“A lemon,” I said, continuing briskly. “‘Tis a fruit, dears. Grandfather spoke of it once, after he went to the king’s court with Lord Temsland.”
“A lemon!”
“They say it is as yellow as the sun,” I said.
“We know that,” Gretta said, “but …”
“And more sour than a crabapple.” My plan was becoming clearer to me as I spoke. “Yet with it I could make a dish that would cause Ben Marshall to forget all other dishes, a dish that would cause him to forget all other foods and all other women. It will make me the Best Cook of the fair, and he will ask me to marry him, and I will say yes.” I looked at my friends and smiled. “‘Tis said the queen has lemon in her tea at Easter and Christmas. I am hoping Cook has one.”
“So your true love is—Ben Marshall?” Beatrice ventured.
“Yes,” I said, “or at least the charm gives me hope that it is so. I shall do all in my power to love him. With all my heart. Undyingly.”
“Then we shall come with you,” Gretta said.
Once at the manor kitchen, I knocked, and old Cook came to the door. “Who is it, then?” she asked, peering at me.
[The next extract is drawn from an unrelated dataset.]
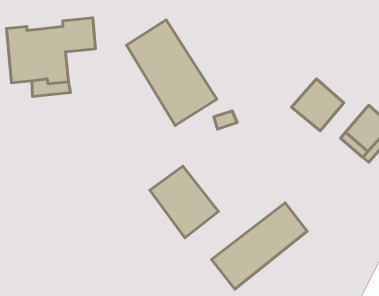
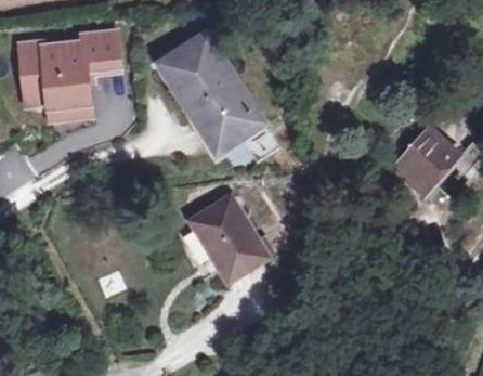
building: [292,79,344,131] -> none
building: [212,203,307,289] -> none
She was so farsighted she could not tell a face. She could smell, though. “Must be the Reeve girl. Much gossip about you today. You still smell like the forest. And Beatrice and Gretta are never far behind. Thank heavens you’ve all come.”
“Cook, we cannot stay.”
“You must stay.” As she spoke she herded us into the kitchen. “I have the aches today, and it is today of all days the lord receives a messenger of the king. Dinner must be ready, and it must be fine.”
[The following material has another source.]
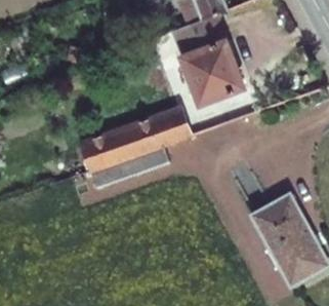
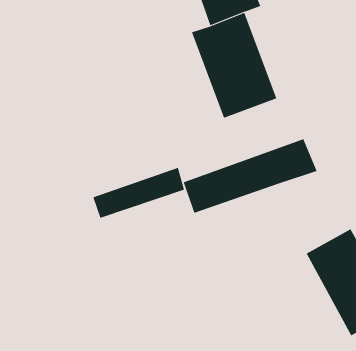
building: [81,107,192,168] -> [183,139,318,214]

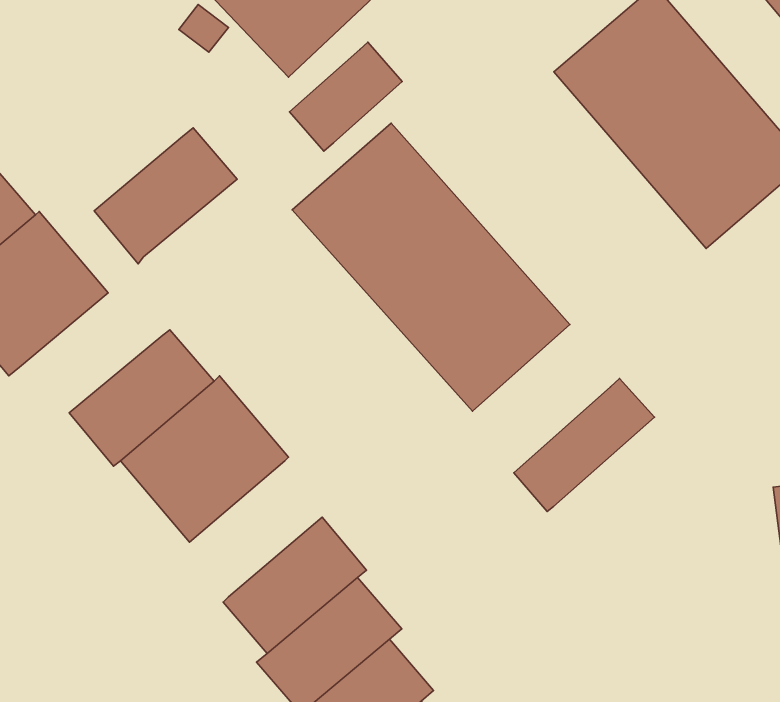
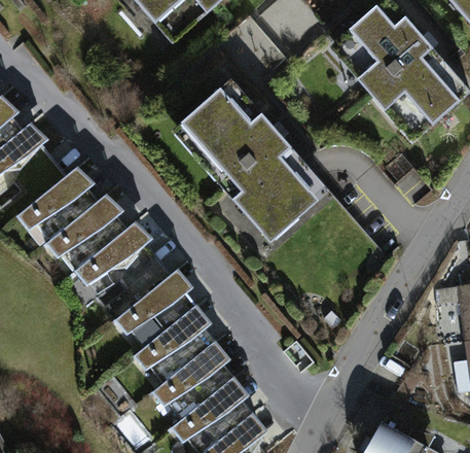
building: [289,42,402,151] -> none
building: [94,128,237,264] -> [17,169,101,248]
building: [514,379,654,511] -> none
building: none -> [114,272,197,351]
“But Cook,” I said, “I came only to fetch a lemon.”
Cook stopped. “A what?”
“A lemon, Cook, so that she can win Best Cook at the fair,” said Beatrice. “So that Ben Marshall will marry her, so that—” Gretta nudged Beatrice, and she fell silent.
Cook laughed. Her teeth were all brown but strong. “A lemon!” she said to me. “Is that all, child? Well, let me check the larders for a stray one. But they are very dear. If I give you a lemon, first you must cook. You and your friends.”
She dragged me along, grinning ferociously, as if she were twice my size and not half of it. “You will do pastries today. I know you can do pastries. And watch the pig, too.”
As Cook led me into the bowels of her kitchen, I thought that this was how Jonah must have felt in the belly of the great fish. It was dark and hot, and slimy with blood and guts and grease. Smoke and fire filled the room, and the smell of rot and garbage overcame the smell of roasting. Someone shouted and someone else moaned.
Cook set me to my task, and I worked pastry and turned the spit until my back was a rigid board of pain. In the flames of the fire I thought I saw Death’s fine face, and sometimes I thought I heard his laughter. Cook set tasks for Gretta and Beatrice as well. I told myself the pastry was not a bad price for a lemon, the prize that would foil Death’s plan.
After what seemed hours, I grabbed Cook as she scuttled by me. “Cook, surely by now I have earned my lemon,” I said.
“No, not yet,” she said. “Keep going.”
“How do I know you even have a lemon?” I asked, knowing she was a sly old thing.
“Oh, I do, I do.”
“Let’s see it, then,” I said.
“Oh, I don’t show my precious lemons to just any village girl,” she said.
So I made pies until I had repented of every sin I had ever committed, including coming for a lemon before I had asked John to do something to stay the plague. I confessed every sin out loud to the roasting pig. Whenever the pastor spoke of death, in the same breath he spoke of hell and fire. If death was anything like Lord Temsland’s kitchen, I had no desire to go there. I wondered if Lord Death ruled the good or the bad, and while I could remember no evil in the darkness of his eyes, I could tell they had seen much suffering. But then, it mattered not whether he was lord of the happy dead or the sad; I wanted no part of either.
At last Cook came and declared the pastries fine and the pig perfectly done, and I collapsed onto a stool.
“Now gravy,” she said, putting a buttery finger under my chin.
“No,” I said resolutely. “I know nothing about gravy.”
“Can you not cook, then?” she asked. “Shall I tell this to Ben Marshall?”
“Please, no! I can do pies. Meat pies and fruit pies. Pies. Only pies, but I am better at pies than Padmoh.”
She studied me, realizing perhaps that she had met a soul as stubborn as her own. “Come,” she said. “With the face of an angel you will serve, then. You can walk and carry a tray, can you not?”
I stood. “Yes. But before I take another step, I shall have my lemon.”
“Nay, but only serve, lass, and I shall find you my greenest lemon.”
“Green! But lemons are yellow.”
“That is what I meant—yellow.”
“You don’t have one!” I exclaimed. I grabbed her by the nose. “Confess, old brown tooth, you don’t have any lemons.”